Horowitz notes this was not primarily a political change of heart, but the desire to constantly shock and create controversy. Hitchens liked to be the center of attention, and sophisticated writing seemed more important with political overtones. But when talent is put in the service of narcissism and an obviously intolerant and aggressive ideology, which is the ideology of the left, everything ends with creative crisis; of the conversion into a mediocre scribbler-agitator. Hitchens was trying to escape a similar fate, and he tried to hide from personal problems in a pile of work (suicide of his mother, his own half-forgotten children, a difficult relationship with his brother, Peter – who by the way, is a conservative, but is opposed to the wars in Afghanistan and Iraq). Hitchens gave readers a lot of interesting texts, but did they understand the author himself? It seems not.

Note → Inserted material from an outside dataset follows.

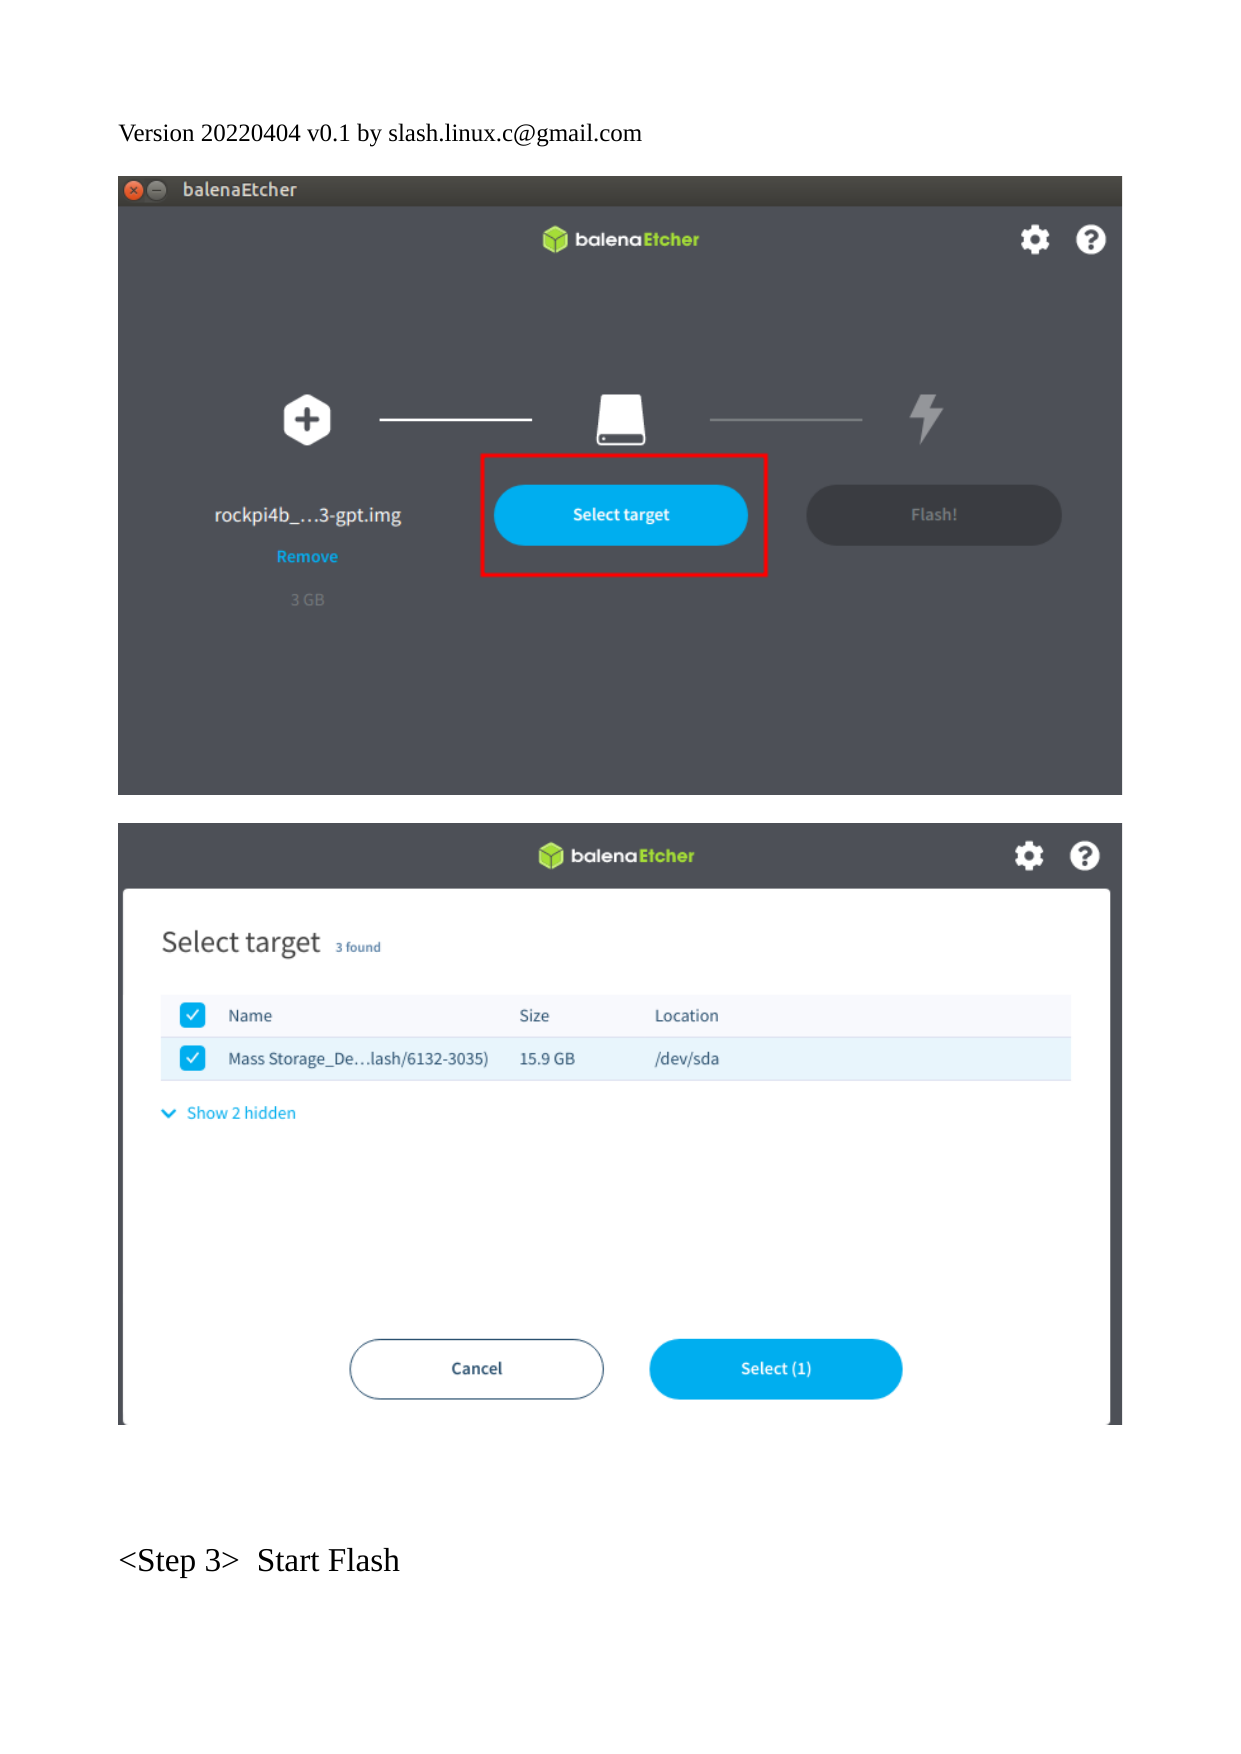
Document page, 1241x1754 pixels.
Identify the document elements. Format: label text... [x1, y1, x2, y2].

picture [118, 176, 1123, 795]
text <Step 3> Start Flash [118, 1540, 1122, 1578]
picture [118, 823, 1123, 1425]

The most poignant essay in “Radicals,” “Liberated Woman,” is devoted to Susan Lydon. Lydon gained notoriety in radical circles with the essay “The Politics of the Orgasm.” Once a becoming a “radical feminists,” the young married woman with a child tried to fit the image of a rebel. She became a drug addict, a prostitute, had lost family, and only after collecting a bunch of dangerous diseases could she realize the mediocre life she lived and somehow tried to rescue her last years. Simple occupations and relations with her daughter helped Lydon get rid of the yoke of radicalism. Therefore Horowitz concludes the essay with the words: “What she achieved in her life was a modest liberation, but an authentic one.”

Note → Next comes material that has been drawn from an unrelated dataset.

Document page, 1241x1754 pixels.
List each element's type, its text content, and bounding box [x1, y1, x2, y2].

At the end of the review we return to “A Radical Machiavelli.” Horowitz cites the dedication of “Rules for Radicals,” which Alinsky gave to Lucifer, “the first man who rebelled against the establishment and received the kingdom as a reward.” Horowitz recalls – the kingdom of Lucifer is called hell. And we are being dragged there by leftists tormented by their own demons of all kinds, as demonstrated by the history of the world. Therefore, Horowitz’s “Radicals” can be seen as a collection of well-written essays, the analysis of left-wing radicalism, but also as a warning. A warning that is worth considering.